À cela les économistes répondaient que les professeurs d’économie politique avaient joui, en fait, de la plus grande liberté, et n’avaient nullement été empêchés d’enseigner la liberté commerciale et la liberté du taux de l’intérêt. Sans doute, si l’enseignement se répandait dans les divers établissements de l’État, il faudrait des programmes, mais les programmes ont simplement pour but d’indiquer quelles matières le professeur doit traiter, et non de quelle manière on doit les traiter. Un professeur qui sait son métier, et à la condition qu’il se tienne sur le terrain scientifique, peut tout dire. Le danger d’une doctrine officielle sera d’autant moins à craindre que les professeurs seront plus nombreux.
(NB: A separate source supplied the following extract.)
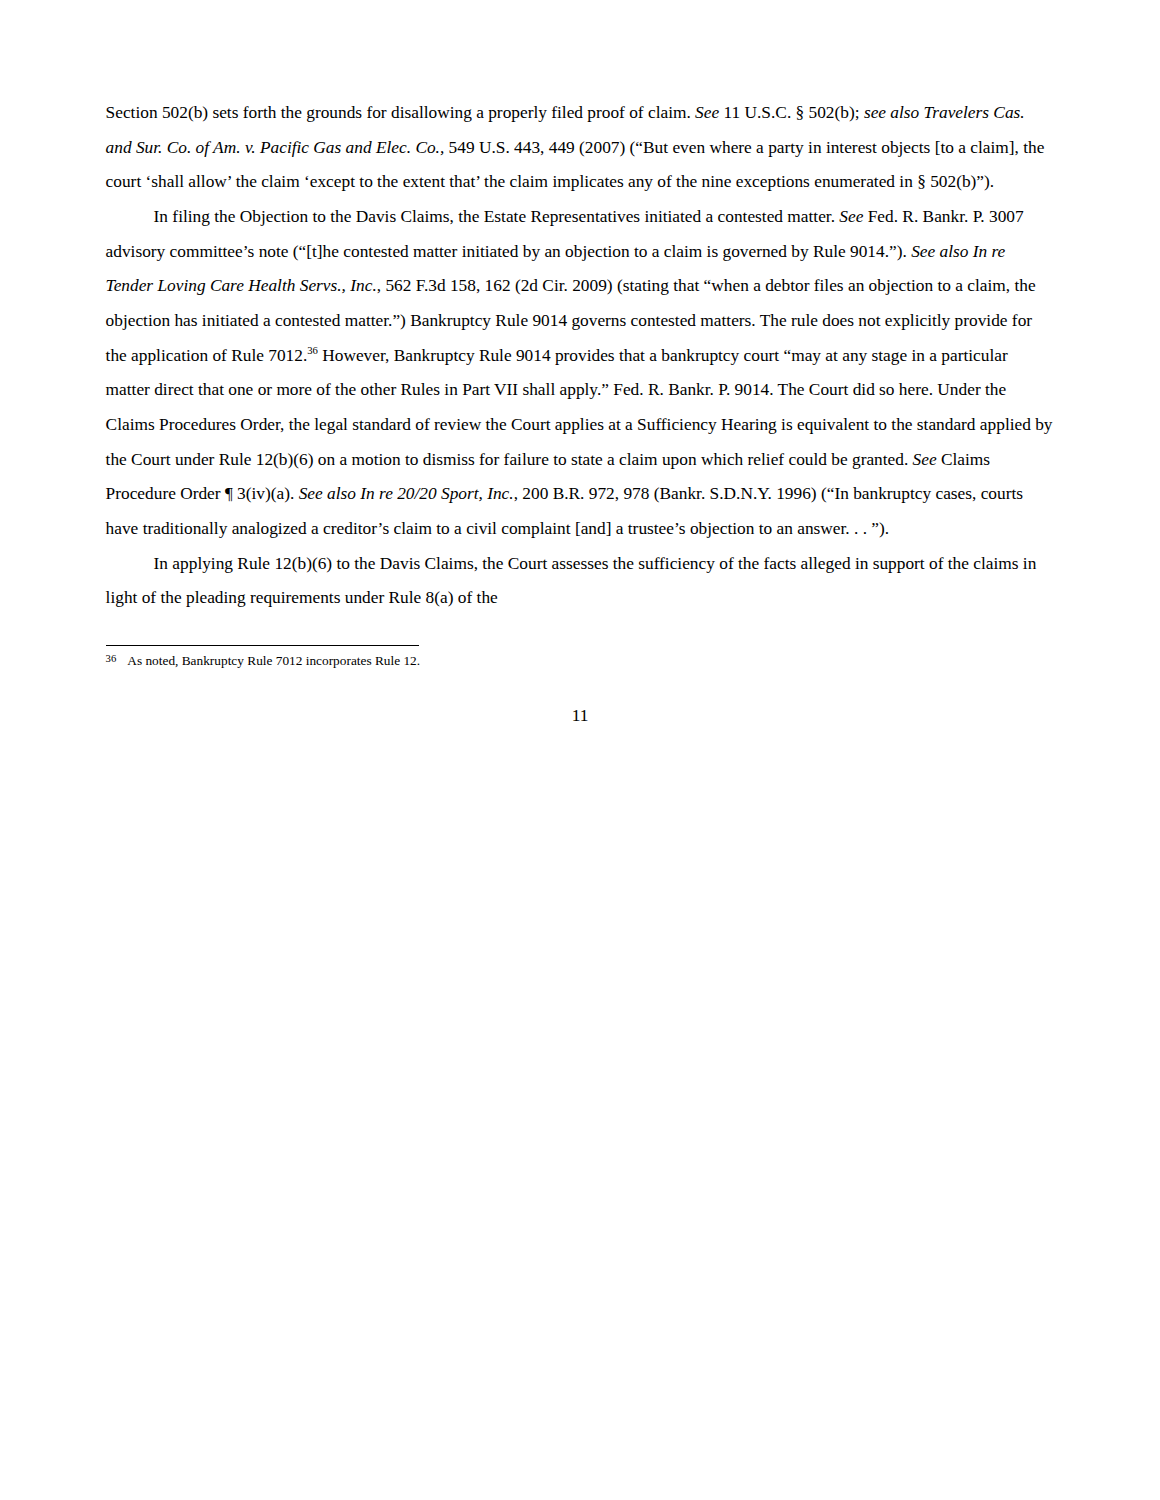Section 502(b) sets forth the grounds for disallowing a properly filed proof of claim. See 11 U.S.C. § 502(b); see also Travelers Cas. and Sur. Co. of Am. v. Pacific Gas and Elec. Co., 549 U.S. 443, 449 (2007) (“But even where a party in interest objects [to a claim], the court ‘shall allow’ the claim ‘except to the extent that’ the claim implicates any of the nine exceptions enumerated in § 502(b)”).
In filing the Objection to the Davis Claims, the Estate Representatives initiated a contested matter. See Fed. R. Bankr. P. 3007 advisory committee’s note (“[t]he contested matter initiated by an objection to a claim is governed by Rule 9014.”). See also In re Tender Loving Care Health Servs., Inc., 562 F.3d 158, 162 (2d Cir. 2009) (stating that “when a debtor files an objection to a claim, the objection has initiated a contested matter.”) Bankruptcy Rule 9014 governs contested matters. The rule does not explicitly provide for the application of Rule 7012.36 However, Bankruptcy Rule 9014 provides that a bankruptcy court “may at any stage in a particular matter direct that one or more of the other Rules in Part VII shall apply.” Fed. R. Bankr. P. 9014. The Court did so here. Under the Claims Procedures Order, the legal standard of review the Court applies at a Sufficiency Hearing is equivalent to the standard applied by the Court under Rule 12(b)(6) on a motion to dismiss for failure to state a claim upon which relief could be granted. See Claims Procedure Order ¶ 3(iv)(a). See also In re 20/20 Sport, Inc., 200 B.R. 972, 978 (Bankr. S.D.N.Y. 1996) (“In bankruptcy cases, courts have traditionally analogized a creditor’s claim to a civil complaint [and] a trustee’s objection to an answer. . . ”).
In applying Rule 12(b)(6) to the Davis Claims, the Court assesses the sufficiency of the facts alleged in support of the claims in light of the pleading requirements under Rule 8(a) of the
36 As noted, Bankruptcy Rule 7012 incorporates Rule 12.
11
À tout prendre, d’ailleurs, les administrations ont généralement été plus libérales en matière économique que l’opinion et les partis politiques de toute nuance. Enfin, concluait notamment Joseph Garnier avec infiniment de raison, si le Gouvernement n’enseignait rien, il ne nous conviendrait pas de lui demander qu’il eût à enseigner l’économie politique ; mais puisqu’il enseigne tout, qu’il a des écoles de tous les degrés, primaires, secondaires, supérieures, nous trouverions bon qu’il fit aussi enseigner l’économie politique[1].

Je n’ai pas à examiner ici la question de savoir si l’enseignement rentre dans les fonctions de l’État. Des économistes très

  1. Voir, dans le Journal des économistes, livraisons de septembre et de novembre 1863, les discussions à la Société d’économie politique.